[Stored items]
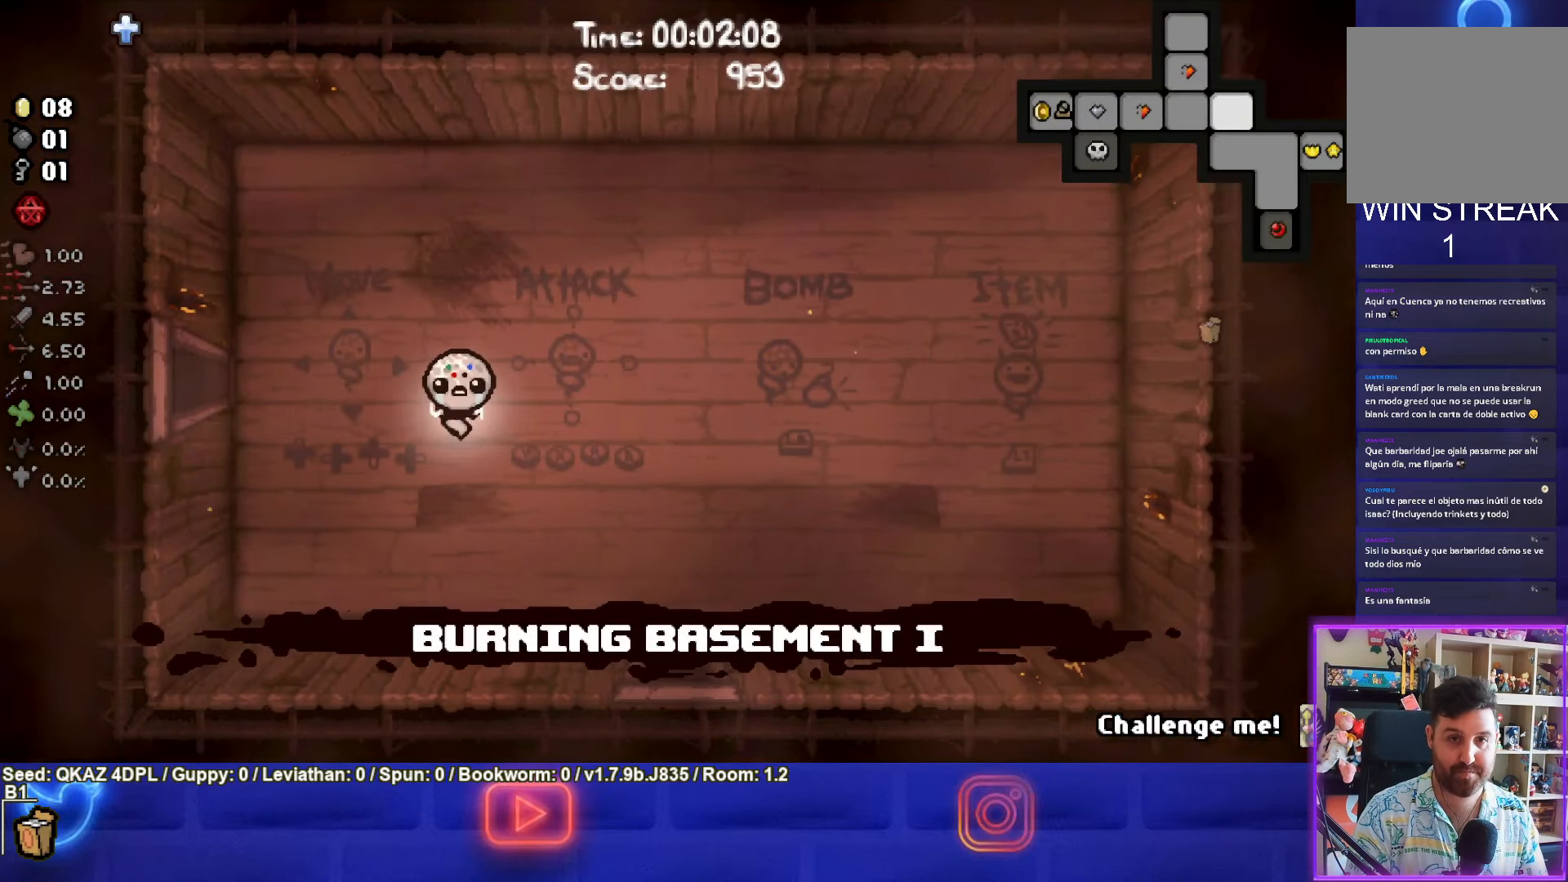
{"buttons": [], "left_stick": "down-right", "events": [[17, "SELECT", "up"], [484, "left_stick", "down-right"]]}
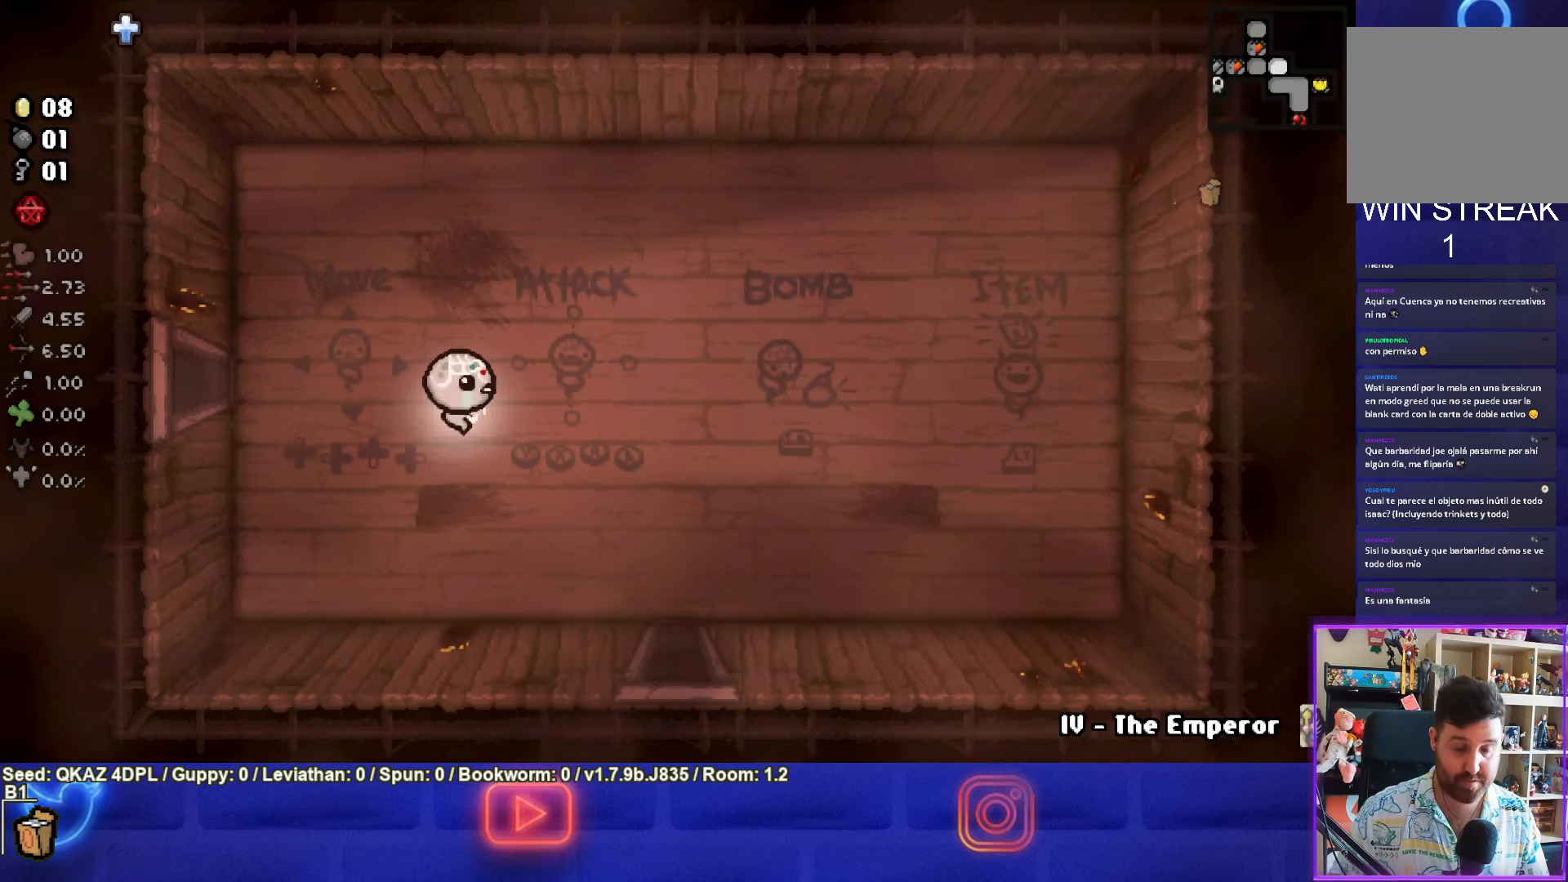
{"buttons": [], "left_stick": "down-right", "events": []}
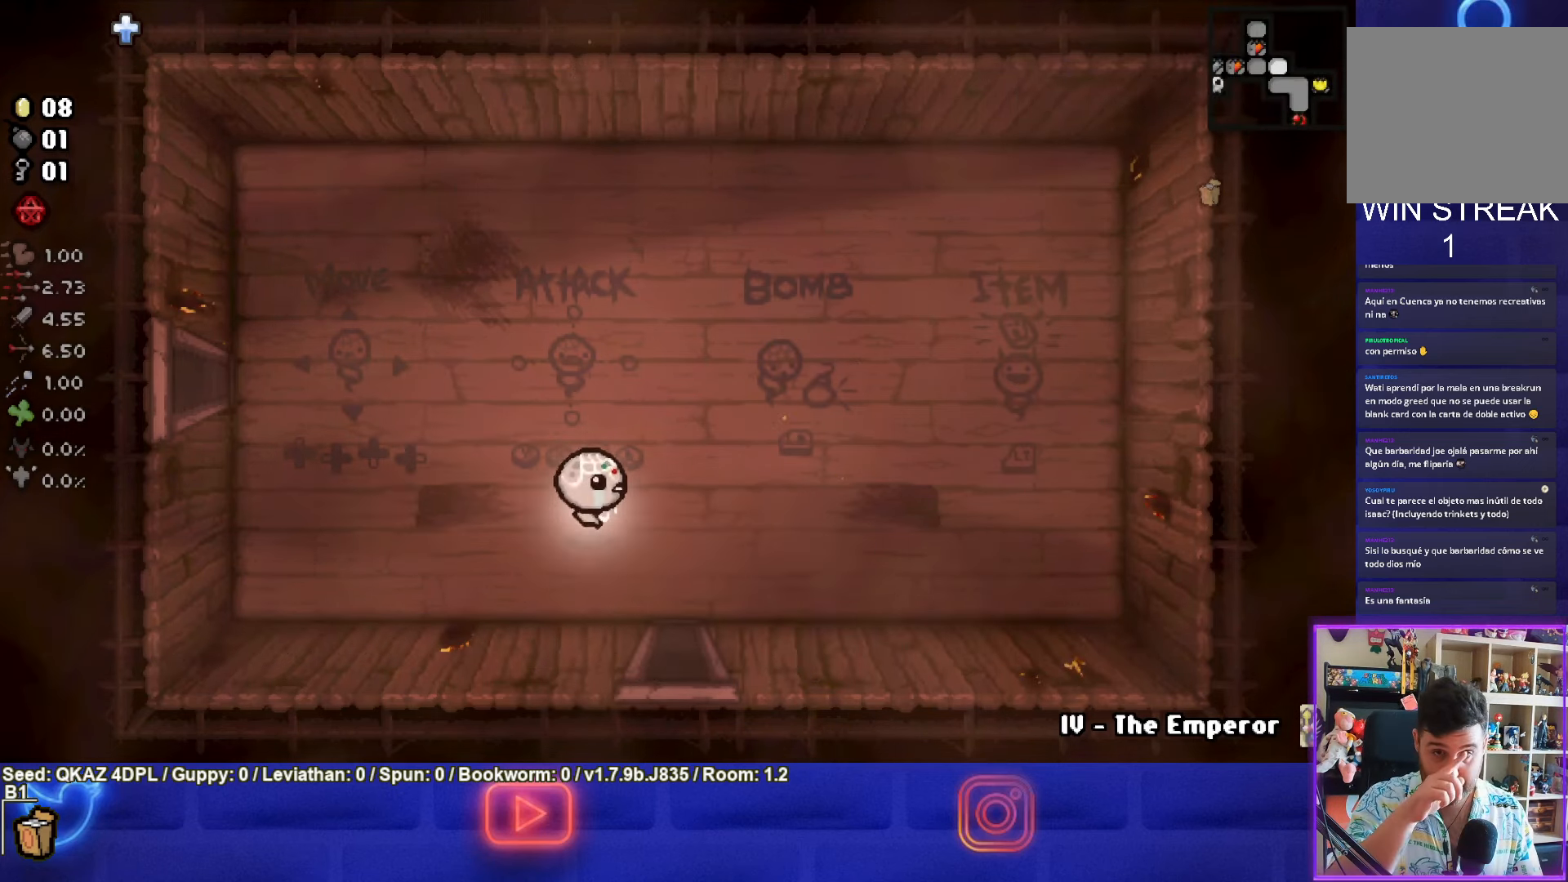
{"buttons": [], "left_stick": "up-left", "events": [[150, "left_stick", "center"], [250, "left_stick", "up-left"]]}
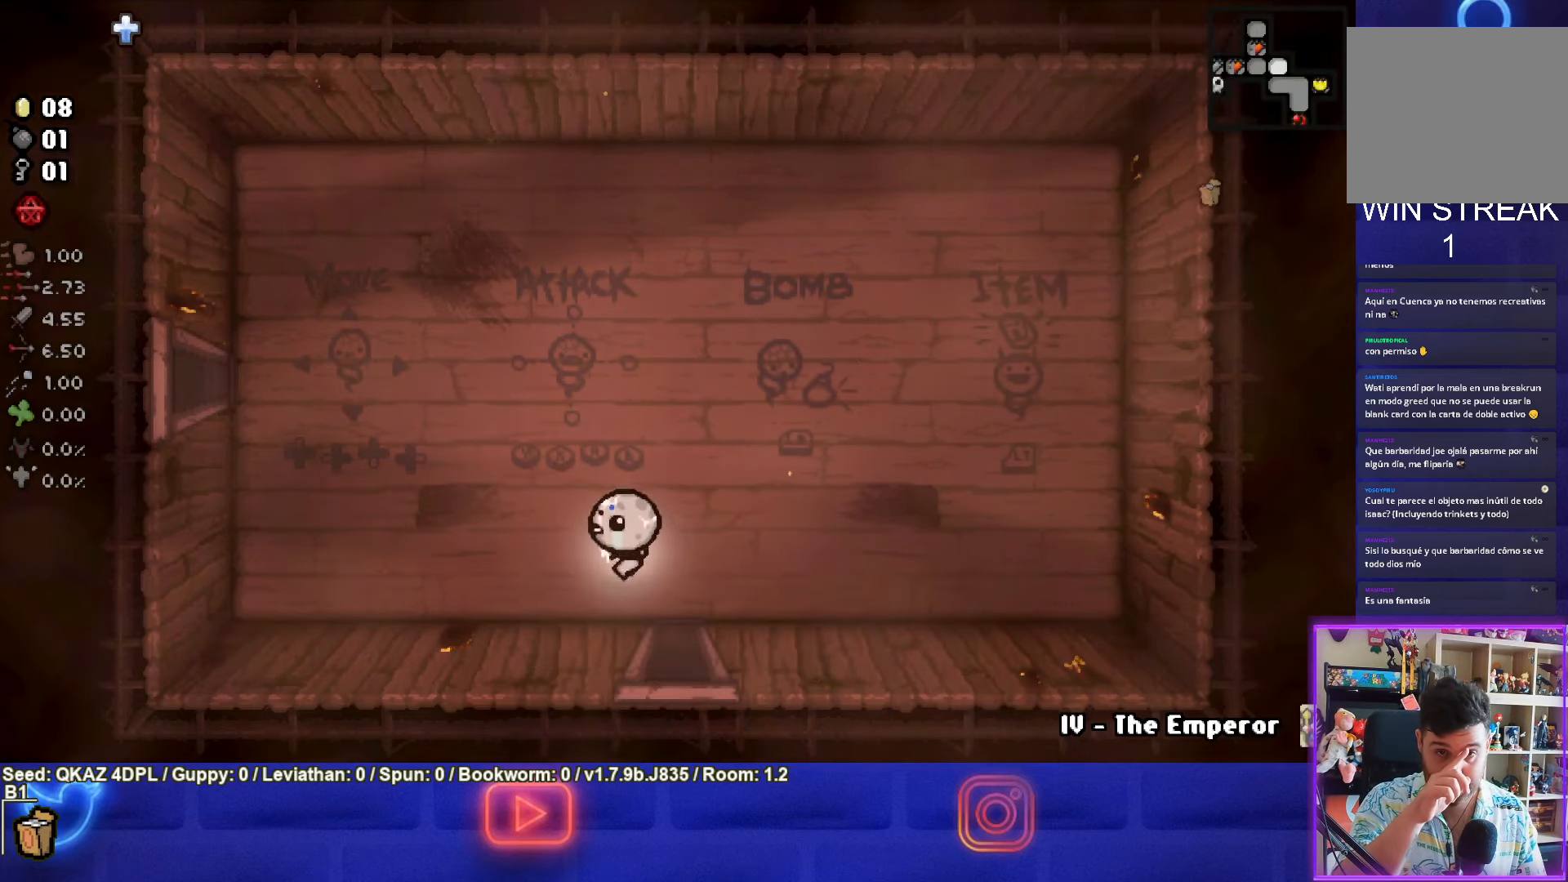
{"buttons": [], "left_stick": "down-right", "events": [[300, "left_stick", "down-right"]]}
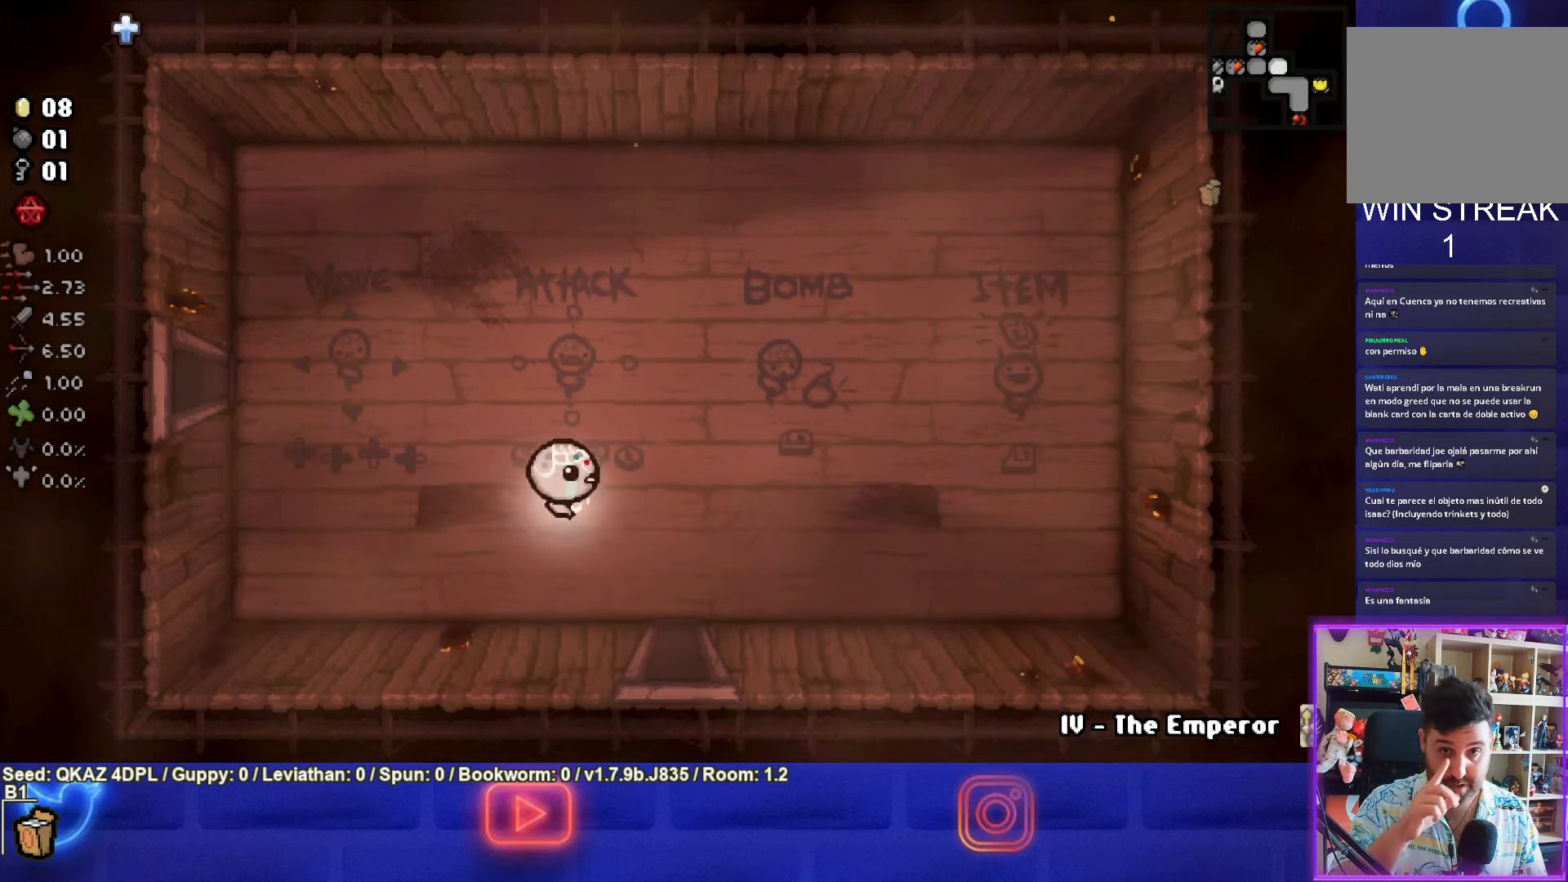
{"buttons": [], "left_stick": "center", "events": [[317, "left_stick", "down"], [484, "left_stick", "center"]]}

**Task description:** Copy the data word for word, no pictures.

**Finished exercise:**
{"buttons": [], "left_stick": "down-right", "events": [[17, "SELECT", "up"], [484, "left_stick", "down-right"]]}
{"buttons": [], "left_stick": "down-right", "events": []}
{"buttons": [], "left_stick": "up-left", "events": [[150, "left_stick", "center"], [250, "left_stick", "up-left"]]}
{"buttons": [], "left_stick": "down-right", "events": [[300, "left_stick", "down-right"]]}
{"buttons": [], "left_stick": "center", "events": [[317, "left_stick", "down"], [484, "left_stick", "center"]]}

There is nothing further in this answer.